Autoimmune Hemolytic Anemia in Lymphoproliferative Disorders
AIHA is a typical, relatively common immune-mediated, paraneoplastic syndrome in LPD. It occurs in almost all histologic subtypes of NHL, but there is no correlation between the frequency of lymphoma and the risk of AIHA. AIHA is relatively most common in SMZL and angioimmunoblastic T-cell lymphoma (Table 1). In most cases of LPD, wAIHAs is predominant. Most wAIHAs, particularly in CLL, seem to be polyclonal. The proportion of patients with wAIHAs is highest in CLL and Hodgkin lymphoma; in other malignancies, the ratio of wAIHAs to cAIHAs is 2:1. In lymphoplasmacytic lymphoma (LPL), almost all antibodies are clonal cAIHAs.
Table1. Secondary Autoimmune Hemolytic Anemia in Malignancies
Autoimmune Hemolytic Anemia as a Risk Factor for Lymphoproliferative Disorder
In various population-based studies, AIHA emerged as a risk fac tor for subsequent development of diffuse, large B-cell lymphoma, LPL, CLL, monoclonal gammopathy with unknown significance (MGUS), and multiple myeloma. Data regarding the type of AIHA and a possible influence of treatment were not available in these studies. It is uncertain whether autoimmune disorder per se is the causal factor or whether these patients had a clinically silent clonal disorder at the time of AIHA.
Autoimmune Hemolytic Anemia in Chronic Lymphocytic Leukemia
The prevalence of AIHA is highest in CLL, ranging from 4.3% to 9%. The prevalence is highest in poor-risk patients (Binet stage B or C, increased ZAP70 expression, unmutated IgVH status, and CD38 positivity) and patients who had already been treated. However, AIHA may also occur in very early stages of CLL, including B-cell monoclonal lymphocytosis. In a large group of non-treated CLL patients, the prevalence of positive DAT result (with or without anemia) was 14%. Most CLL patients with AIHA are men. The vast majority of patients have (presumably) polyclonal wAIHAs, but in all studies, there is small number of cases with cAIHA (specificity anti-I), often with IgM paraproteinemia.
Autoimmune Hemolytic Anemia in Monoclonal Gammopathy With Unknown Significance and Lymphoplasmacytic Lymphoma
The clinical picture of primary chronic CAD suggests the presence of “idiopathic,” or primary cAIHAs, but in fact, most of these patients have a clonal disease with either only clonal IgMk (IgM-MGUS) or LPL with IgM paraproteinemia, MYD88 mutation and bone marrow infiltration (or Waldenström macroglobulinemia). Traditionally, the latter category would be classified as secondary AIHA (CAS). More than 90% of patients with CAD have a monoclonal IgMκ; 7% had IgG or IgA monoclonal immune globulin with λ chains. The course of CAD is usually indolent. Fewer than half of patients require trans fusions and the risk for progression to highly malignant lymphomas is small.
Autoimmune Hemolytic Anemia in Other Lymphoproliferative Diseases and Myeloma
The prevalence of AIHA is low in NHL, ranging from 0.23% to 2.6%. AIHA has been described in all histologic subtypes of NHL. Based on the prevalence of NHL, the association with AIHA is highest with SMZL, LPL, angioimmunoblastic T-cell lymphoma, and γ heavy-chain disease. The antibody may be either a warm (two-thirds) or a cold (one-third) antibody. In NHL, there seems to be a relatively frequent association of AIHA with LA, C1-esterase deficiency, or essential cryoglobulinemia.
A number of predominant wAIHAs have been described in IgG and IgA myelomas.

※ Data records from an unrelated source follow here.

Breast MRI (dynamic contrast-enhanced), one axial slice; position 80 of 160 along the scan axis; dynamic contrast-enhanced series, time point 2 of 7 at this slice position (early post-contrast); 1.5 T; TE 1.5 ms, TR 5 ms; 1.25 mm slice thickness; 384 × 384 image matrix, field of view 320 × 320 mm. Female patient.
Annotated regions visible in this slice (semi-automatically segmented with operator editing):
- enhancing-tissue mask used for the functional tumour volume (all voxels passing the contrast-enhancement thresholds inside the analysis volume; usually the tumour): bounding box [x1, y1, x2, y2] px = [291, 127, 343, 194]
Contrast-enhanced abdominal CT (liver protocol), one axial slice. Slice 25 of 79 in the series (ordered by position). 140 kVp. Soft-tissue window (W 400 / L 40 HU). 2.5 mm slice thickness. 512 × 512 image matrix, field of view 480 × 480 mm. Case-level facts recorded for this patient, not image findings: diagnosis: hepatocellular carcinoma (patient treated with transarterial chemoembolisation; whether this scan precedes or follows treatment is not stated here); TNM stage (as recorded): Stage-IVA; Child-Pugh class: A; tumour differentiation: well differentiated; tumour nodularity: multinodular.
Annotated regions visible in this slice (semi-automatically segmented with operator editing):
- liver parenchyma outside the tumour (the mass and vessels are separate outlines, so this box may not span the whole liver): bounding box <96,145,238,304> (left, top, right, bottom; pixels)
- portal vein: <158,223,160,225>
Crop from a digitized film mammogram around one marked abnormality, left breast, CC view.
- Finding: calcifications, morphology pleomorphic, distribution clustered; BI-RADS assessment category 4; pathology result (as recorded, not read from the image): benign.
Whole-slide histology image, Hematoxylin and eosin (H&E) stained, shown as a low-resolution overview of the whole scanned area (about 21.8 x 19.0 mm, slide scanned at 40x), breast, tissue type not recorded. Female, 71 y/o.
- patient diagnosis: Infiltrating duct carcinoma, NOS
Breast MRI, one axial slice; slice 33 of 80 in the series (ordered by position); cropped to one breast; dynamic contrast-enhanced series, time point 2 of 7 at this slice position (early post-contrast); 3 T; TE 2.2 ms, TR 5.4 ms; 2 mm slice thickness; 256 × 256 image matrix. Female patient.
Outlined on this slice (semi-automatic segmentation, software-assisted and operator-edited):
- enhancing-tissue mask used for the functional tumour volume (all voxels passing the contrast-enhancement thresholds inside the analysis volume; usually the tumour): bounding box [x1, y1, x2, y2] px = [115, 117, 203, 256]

Autoimmune Hemolytic Anemia in Myeloid Disorders
Generally, AIHA is rare in patients with myeloid malignancies. A number of cases have been reported in myelodysplastic syndromes, particularly chronic myelomonocytic leukemia. Very few cases were described in acute myelogenous and lymphoblastic leukemia, myelofibrosis, and polycythemia.
Autoimmune Hemolytic Anemia in Solid Tumors
A special, rare, but highly interesting cause of wAIHA is an ovarian dermoid cyst. These patients respond very poorly to drug therapies, but the AIHA resolves completely and the DAT result becomes negative a few weeks after ovariectomy. The same behavior has been described in microcystic adenoma of the pancreas and dermoid cyst of the mesentery, both associated with AIHA.
AIHA is rarely but definitely associated with solid tumors. It is a very rare complication of lung, renal cell, and ovarian cancer. In some cases of renal-cell cancer, AIHA resolved after curative surgery.